Bu arada bir başka garabet de, Erdoğan’ın Hocam dediği, tarikat liderinin en iyi general olarak tanımladığı emekli orgeneral Genelkurmay eski Başkanı Hilmi Özkök yeniden sahnelerde. Emekli olduktan sonra sesi soluğu kısılmıştı, ama şimdilerde çok konuşmaya başladı. Adamın ağzından çıkan her kelime bir darbe suçu bence. Soruyorlar, sizin zamanınızda darbe girişimi oldu mu diye? Yanıt evet de diyemem hayır da. Bu gazetecilik dilinde evet anlamına gelir.
O zaman sormazlar mı adama, siz Genelkurmay Başkanı’ydınız, bu tür bir girişim, anayasa ve yasaların ihlali olduğuna göre Başbakan’a gidip bu adamları emekli edin dediniz mi diye? Dediyseniz Başbakan bu kişi ve yetkilileri şûrada emekli etti mi diye? Eğer siz söylediniz ve Başbakan emekli etmediyse, o da, yani Başbakan da darbe suçu işledi. Eğer siz böyle bir durumu biliyor ve sesinizi çıkarmadıysanız, siz de darbe suçuna ortaklık etmediniz mi?

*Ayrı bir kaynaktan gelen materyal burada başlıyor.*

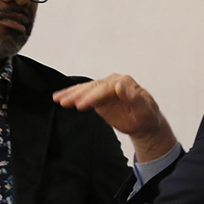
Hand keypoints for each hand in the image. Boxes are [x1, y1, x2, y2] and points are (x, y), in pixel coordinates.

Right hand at [53, 74, 176, 162]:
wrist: (144, 122)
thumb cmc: (146, 116)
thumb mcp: (144, 109)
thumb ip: (133, 98)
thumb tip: (119, 86)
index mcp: (125, 82)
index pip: (105, 88)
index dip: (93, 96)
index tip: (82, 105)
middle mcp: (113, 81)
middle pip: (92, 87)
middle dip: (78, 94)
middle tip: (65, 102)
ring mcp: (104, 87)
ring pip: (85, 89)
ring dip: (71, 94)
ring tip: (57, 99)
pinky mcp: (98, 95)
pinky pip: (83, 93)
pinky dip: (71, 95)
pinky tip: (59, 97)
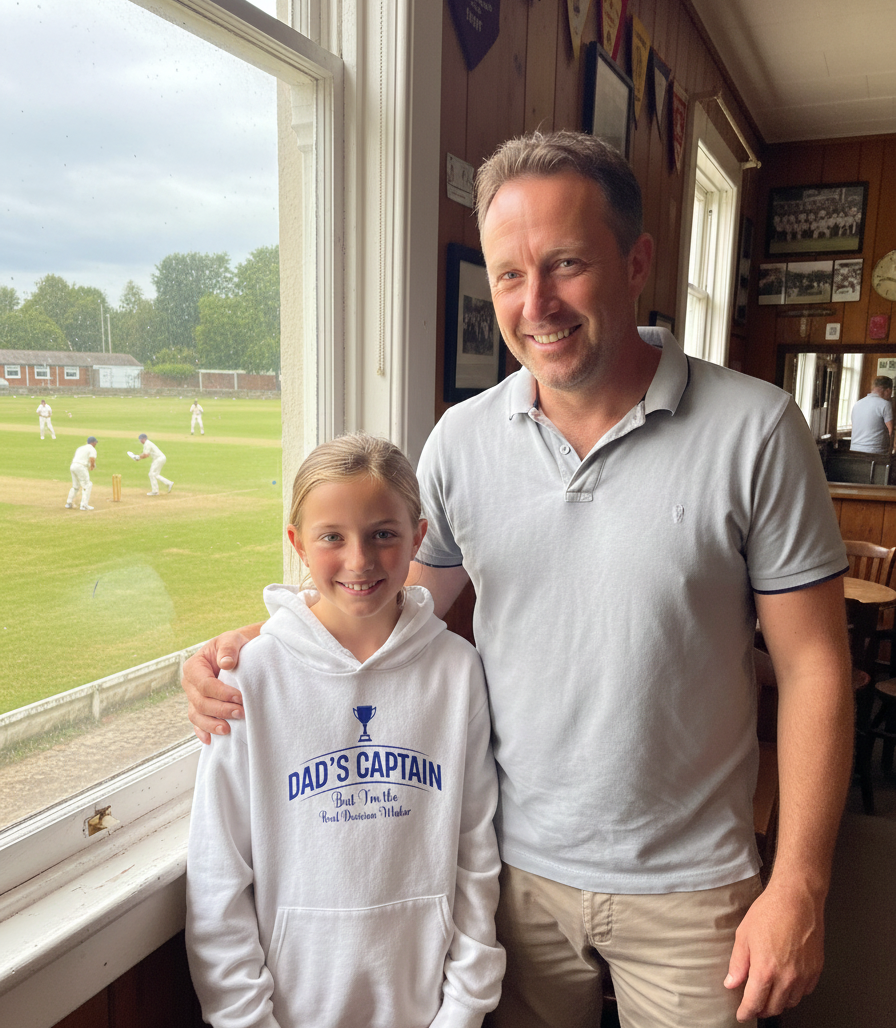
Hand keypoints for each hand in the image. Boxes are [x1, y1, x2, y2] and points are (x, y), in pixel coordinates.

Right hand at [182, 632, 251, 743]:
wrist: (235, 655)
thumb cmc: (232, 647)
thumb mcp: (231, 639)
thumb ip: (228, 648)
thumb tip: (226, 663)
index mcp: (193, 667)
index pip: (204, 684)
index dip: (221, 693)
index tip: (239, 697)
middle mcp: (190, 684)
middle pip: (201, 702)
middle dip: (220, 710)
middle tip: (241, 713)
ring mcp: (193, 698)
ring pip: (197, 716)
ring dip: (211, 724)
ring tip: (227, 730)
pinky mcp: (200, 708)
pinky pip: (197, 723)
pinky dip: (203, 732)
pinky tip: (211, 740)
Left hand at [724, 880, 823, 1020]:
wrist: (797, 899)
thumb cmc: (770, 911)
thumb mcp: (744, 935)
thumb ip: (737, 963)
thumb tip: (731, 983)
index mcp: (765, 969)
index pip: (754, 1003)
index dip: (746, 1012)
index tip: (742, 1015)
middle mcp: (786, 977)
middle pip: (773, 1007)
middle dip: (761, 1009)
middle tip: (753, 1004)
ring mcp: (803, 975)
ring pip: (790, 1002)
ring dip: (778, 1002)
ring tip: (769, 993)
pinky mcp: (816, 970)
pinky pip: (804, 991)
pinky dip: (794, 992)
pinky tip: (786, 982)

Hadi konuyu bu kez tersinden alalım. Eğer sizin zamanınızda böyle bir girişim olmadıysa, siz nasıl bir komutansınız ki emriniz altındaki astlarınızı bu tür açıklamalarınızla töhmet altında bırakıyorsunuz, onların üzerine kara çalınması için ortam hazırlıyorsunuz? İşte Abdullah Gül’ün görüşeceği sorunlara çözüm arayacağı emekli orgeneral Özkök böyle bir kişi ve böyle bir komutan. İkisinin de patronu aynı, neden herkes şaşırıyor ki bu görüşme gösterisine?
Savcı Zekeriya Öz, bırakın ortalıkta dolaşan teorik darbecileri, alın size iki adet elle tutulur darbe suçlusu. Biri fiilen yapmış öteki ise darbeye çanak tutmuş veya ortam hazırlamış ya da darbeyi bilmesine rağmen önlememiş, susmuş bir kişi. Bunlardan daha iyi sonuç alacağınız sanık olabilir mi? Bunlardan Evren, Türkiye’ye imam hatipleri hediye etti, öteki de Başbakan’ın “Hocam” diye hitap ettiği kişi.
Türkiye üzerine oynanan oyunlar ve onların ne yazık ki ülke içindeki işbirlikçisi figüranların maskeleri de gördüğünüz gibi düştü. Türkiye büyük bir ülke, Türk olmak gurur ve onur verecek bir meziyet. Herkes Türklüğü taşıyamaz ve herkes Türkiye gibi büyük bir ülkeyi de yönetemez. Türk olduğunu söyleyemeyenler ise sadece yönettiğini sanır, İran’daki mollalar gibi.